Figure 6 shows data from a series of narrow-pulse intracloud emissions. The top two panels are spectrograms of relatively faint, narrow-pulse intracloud signals recorded from orthogonal antennas 2 (Figure 6a) and 1 (Figure 6b). Some of the pulses are ground reflections of other pulses. The spectrograms show the spectral density of the received electric field, displayed as the logarithm (base 10) of (V/m)2 per megahertz. These spectrograms indicate ionospheric dispersion and the presence of quasi-continuous wave carriers. The first analysis step is to correct for the dispersion and apply an identical carrier suppression filter to each of the two spectrograms and then to sum up the E2 over frequency and present the result versus time [Jacobson et al., 1999]. The latter is shown in Figure 6c, in which the colors are blue for antenna 1 and red for antenna 2. It is immediately obvious that the ratio of the two powers does not remain even approximately constant during the record.
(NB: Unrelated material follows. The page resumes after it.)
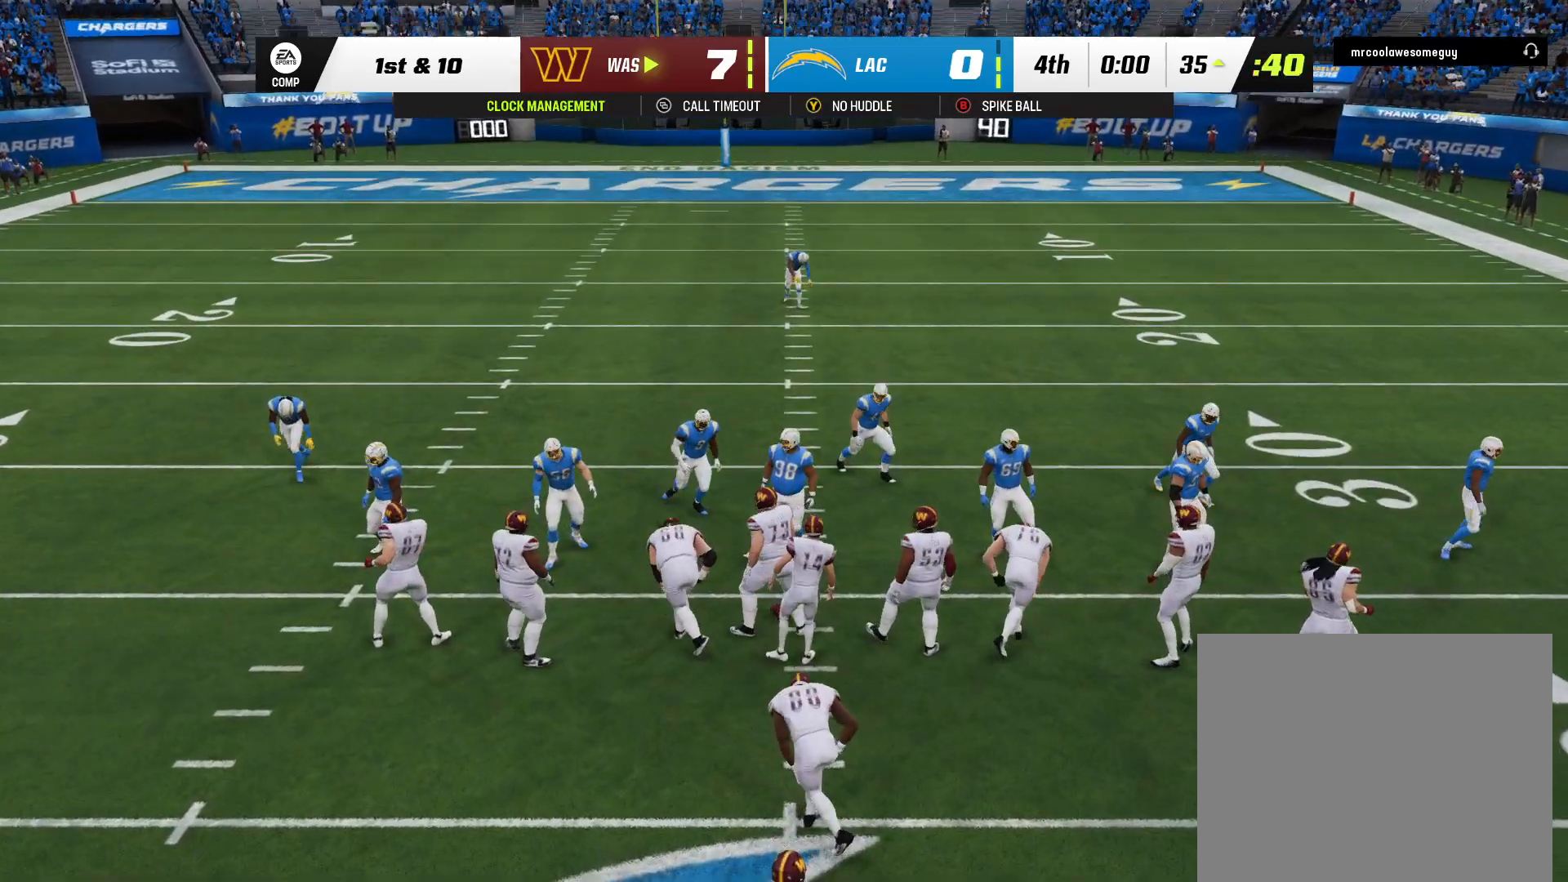
{"dt_ms": 500, "buttons": [], "left_stick": "center", "right_stick": "center", "events": []}
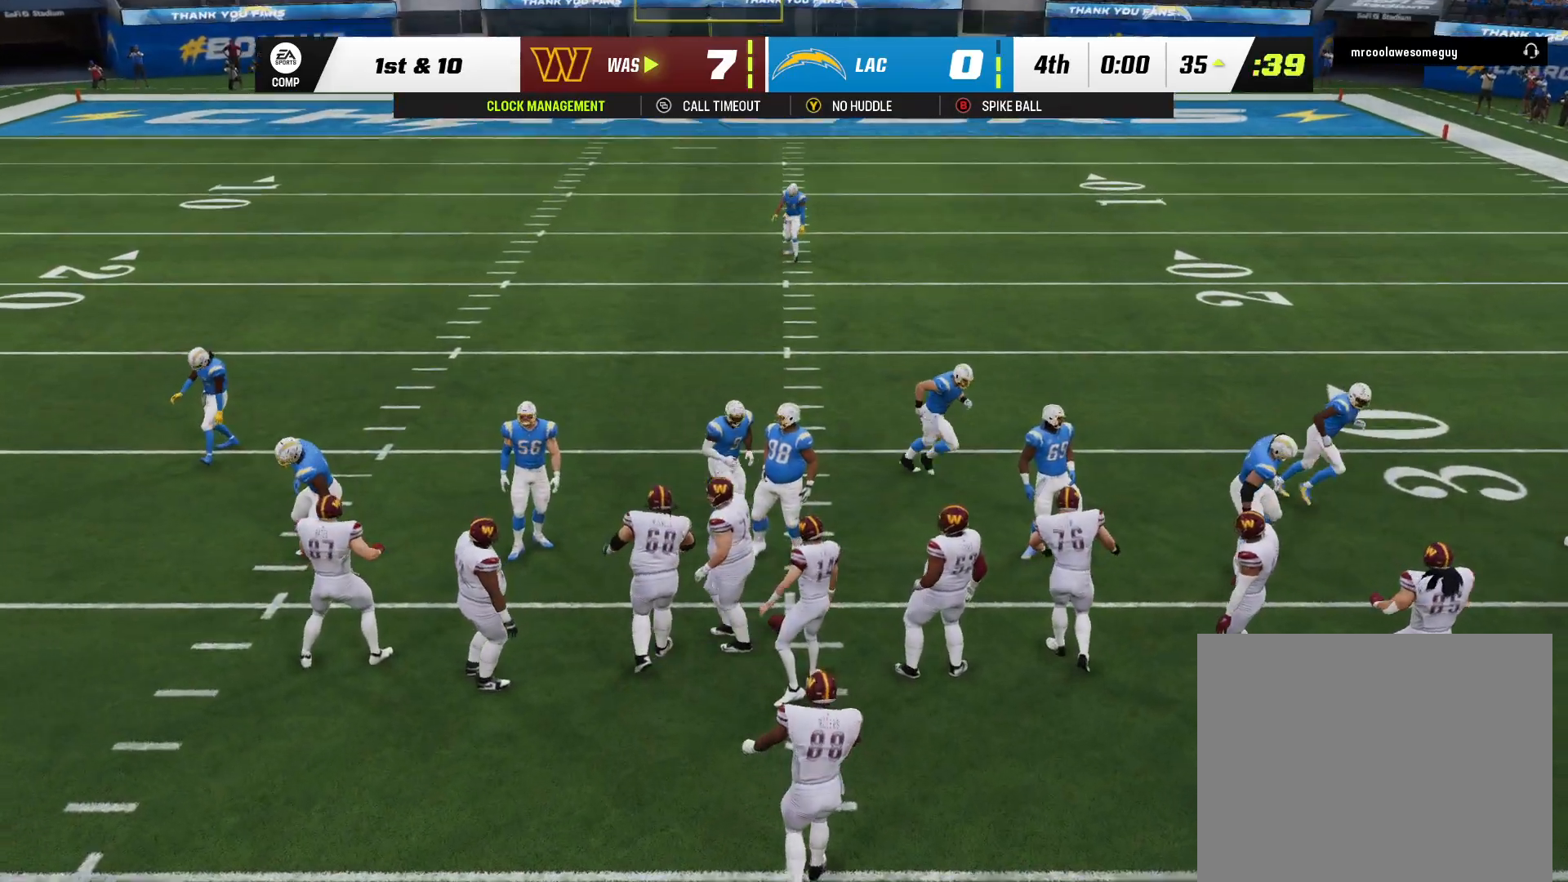
{"dt_ms": 500, "buttons": [], "left_stick": "center", "right_stick": "center", "events": [[33, "Y", "down"], [117, "Y", "up"], [283, "Y", "down"], [300, "Y", "up"]]}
 This is made clearer in Figure 7, which displays the 154 samples during which both antennas' signals exceed 20% of their respective maxima. (This selection compresses the data to include only the pulses and to exclude the “dead time” between pulses.) Figure 7a shows the power for primary antenna 1 (squares) and antenna 2 (triangles). Figure 7b shows the ratio of antenna 2 to antenna 1. Evidently, the power ratio is quite unstable during the succession of pulses in the record. Such data would not be suitable for use in power-ratio-based geolocation of storms. We point out that further analysis reveals that the intrinsic pulse widths of the constituent pulses in this record are small, around 1 μs.
Figure 8 is analogous to Figure 6 and shows data for a pulse pair. The constituent pulses have widths on the order of 5 μs, fivefold wider than in the previous example of Figure 6. Figure 9 shows E2 versus time for both antennas (Figure 9a) and the A2/A1 power ratio versus time (Figure 9b), for the selected 96 samples in which both antennas' signals exceed 20% of their respective maxima. Compared to the previous example, the power ratio is relatively stable (though not perfectly constant) during the duration of the pulses. Evidently, the case of Figure 8 (and Figure 9) contains emissions that are more suitable for power ratio geolocation, relative to the previous case of Figure 6 (and Figure 7).
 The pattern exhibited by these two case examples caused us to examine whether pulse width might serve as a usable proxy for degree of polarization. We have examined hundreds of other case examples and have computed quantitative measures of polarization [Jacobson and Shao, 2001; Shao and Jacobson, 2001] for those pulses. A general trend seems to characterize the FORTE VHF lightning data: Emissions with characteristic pulse widths on the order of 1 μs are often polarized, while emissions with pulse widths >3 μs are only rarely polarized. Presumably, the random polarization of the longer pulses is related either to a single radiating channel's tortuosity or to the role of multiple, randomly oriented emission dipoles (as in the case of corona during air breakdown.) Therefore, in the work to follow, we preselect data to include only those pulses having pulse widths >3 μs. As a measure of pulse width, we use the power autocorrelation function 1/e width described elsewhere [Jacobson et al., 1999]. While this selection criterion rejects some narrow-pulse (<3 μs) emissions that in fact are not polarized, we at least avoid too much contamination of the selected data set by polarized emitters.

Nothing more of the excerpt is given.